"We've made mistakes," the Arizona senator said during an interview with New Hampshire Public Radio. "The responsibility is mine. I'm the candidate."
Four days after accepting the resignations of his two top campaign aides, McCain said he didn't do what was necessary to run a productive campaign and spent just as much as he brought in when he should have been saving up to pay for costly television advertisements for the heat of race.
"We didn't use the money in the most effective way," he said.
McCain made the comments in the first-in-the-nation primary state as finger-pointing among his loyalists intensified in Washington over who was to blame for the one-time GOP front-runner's six-month slide and financially fragile condition.

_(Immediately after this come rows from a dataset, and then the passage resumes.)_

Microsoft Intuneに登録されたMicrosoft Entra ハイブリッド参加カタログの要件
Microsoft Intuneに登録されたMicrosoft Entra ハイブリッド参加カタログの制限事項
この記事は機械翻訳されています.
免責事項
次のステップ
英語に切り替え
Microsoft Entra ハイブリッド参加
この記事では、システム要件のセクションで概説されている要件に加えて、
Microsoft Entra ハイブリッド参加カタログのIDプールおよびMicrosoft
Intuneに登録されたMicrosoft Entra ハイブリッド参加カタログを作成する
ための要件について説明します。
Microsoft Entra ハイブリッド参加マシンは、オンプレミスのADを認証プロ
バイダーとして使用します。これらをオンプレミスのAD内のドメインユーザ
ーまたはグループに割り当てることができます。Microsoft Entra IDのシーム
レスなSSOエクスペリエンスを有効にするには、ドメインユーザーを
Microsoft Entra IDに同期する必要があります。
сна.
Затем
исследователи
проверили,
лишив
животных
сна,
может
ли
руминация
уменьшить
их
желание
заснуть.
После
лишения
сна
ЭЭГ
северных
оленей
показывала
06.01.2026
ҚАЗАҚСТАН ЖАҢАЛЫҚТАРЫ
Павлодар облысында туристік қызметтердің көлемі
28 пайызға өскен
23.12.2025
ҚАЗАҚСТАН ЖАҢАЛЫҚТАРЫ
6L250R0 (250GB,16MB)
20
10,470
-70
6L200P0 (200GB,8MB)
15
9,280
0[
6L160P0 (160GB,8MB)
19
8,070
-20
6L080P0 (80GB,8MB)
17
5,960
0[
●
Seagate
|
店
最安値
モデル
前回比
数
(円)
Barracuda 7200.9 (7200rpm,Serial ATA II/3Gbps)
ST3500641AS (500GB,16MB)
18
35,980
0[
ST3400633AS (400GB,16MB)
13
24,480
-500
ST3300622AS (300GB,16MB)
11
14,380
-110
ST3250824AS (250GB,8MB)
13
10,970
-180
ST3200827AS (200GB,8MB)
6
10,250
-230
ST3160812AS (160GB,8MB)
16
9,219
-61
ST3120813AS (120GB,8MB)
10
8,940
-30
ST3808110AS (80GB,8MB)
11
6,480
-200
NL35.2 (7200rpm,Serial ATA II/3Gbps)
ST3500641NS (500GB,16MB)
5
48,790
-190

The campaign raised $25 million in the first half of the year, but blew through nearly all of it during the same period. By Sunday, the campaign will report to the Federal Election Commission that it has $2 million cash on hand but more than $1 million in outstanding debt, according to officials. They say McCain could end up having as little as a couple hundred thousand dollars to spend as he tries to revitalize his campaign.

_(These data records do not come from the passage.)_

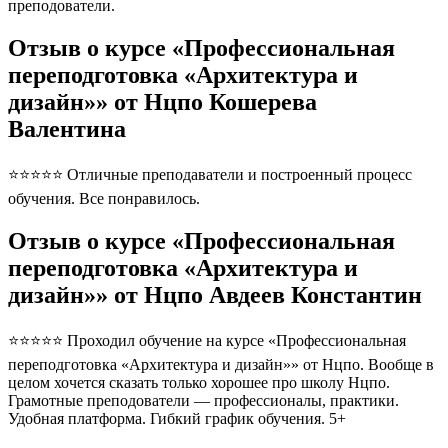
преподователи.
Отзыв о курсе «Профессиональная
переподготовка «Архитектура и
дизайн»» от Нцпо Кошерева
Валентина
⭐⭐⭐⭐⭐ Отличные преподаватели и построенный процесс
обучения. Все понравилось.
Отзыв о курсе «Профессиональная
переподготовка «Архитектура и
дизайн»» от Нцпо Авдеев Константин
⭐⭐⭐⭐⭐ Проходил обучение на курсе «Профессиональная
переподготовка «Архитектура и дизайн»» от Нцпо. Вообще в
целом хочется сказать только хорошее про школу Нцпо.
Грамотные преподователи — профессионалы, практики.
Удобная платформа. Гибкий график обучения. 5+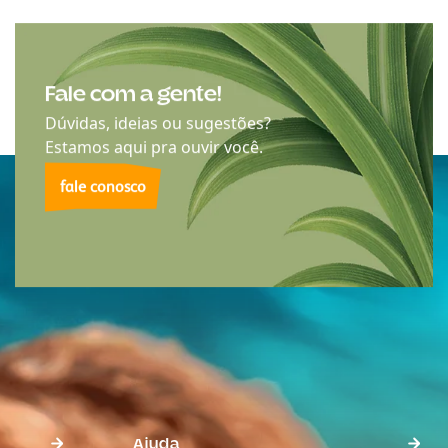
Fale com a gente!
Dúvidas, ideias ou sugestões?
Estamos aqui pra ouvir você.
fale conosco
Ajuda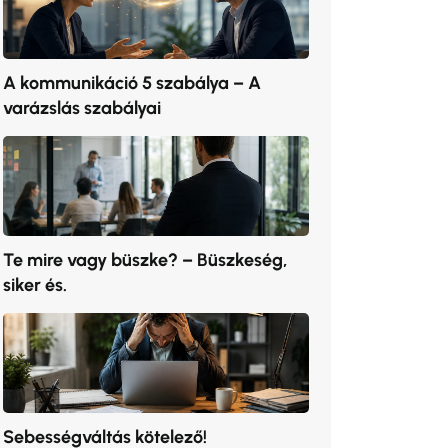
A kommunikáció 5 szabálya – A
varázslás szabályai
Te mire vagy büszke? – Büszkeség,
siker és.
Sebességváltás kötelező!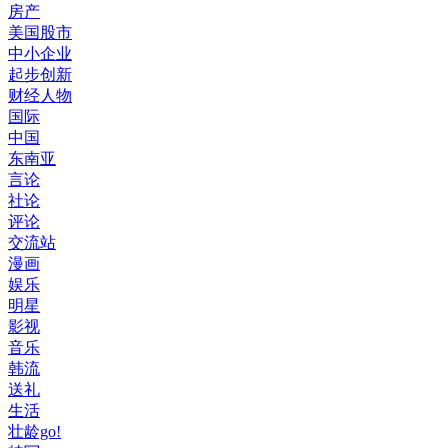
房产
美国股市
中小企业
起步创新
财经人物
国际
中国
东南亚
言论
社论
评论
交流站
漫画
娱乐
明星
影视
音乐
韩流
送礼
生活
壮龄go!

As July began, McCain laid off more than half of his staff and cut salaries of many of those remaining staffers to try to control costs. A week later, campaign manager Terry Nelson and chief strategist John Weaver resigned and several other senior aides loyal to the two followed them out the door. More are expected to leave in the coming days.
McCain named the chief executive officer, Rick Davis, as his campaign manager as he seeks to right his deeply troubled campaign.
"It's difficult times right now," McCain said but again vowed to press on with his second presidential bid.
Fresh from a visit to Iraq, McCain traveled to New Hampshire to deliver a speech on the war. His 19-year-old son, Jimmy, a Marine expected to head to Iraq soon, was accompanying McCain.
According to speech excerpts, McCain again argues that the country must give President Bush's troop increase strategy a chance to work, and says the military effort is showing signs of progress and there's an opening for political progress.
"If there is to be hope of a sustainable end to the violence that so plagues that country, Iraqi political leaders must seize this opportunity. It will not come around again," he says.
As Democratic front-runner Hillary Rodham Clinton campaigns in the same state, McCain also singles her out and suggests that she is ignoring a terrorist presence in Iraq.
"Defeatism will not buy peace in our time. It will only lead to more bloodshed — and to more American casualties in the future," he says. "If we choose to lose in Iraq, our enemies will hit us harder in Afghanistan hoping to erode our political will and encourage calls in Western capitals for withdrawal and accommodation with our enemy there as well."
He also generally accuses Democratic hopefuls of engaging in "wishful and very dangerous thinking" on the war, saying: "Democratic candidates for president will argue for the course of cutting our losses and withdrawing from the threat in the vain hope it will not follow us here."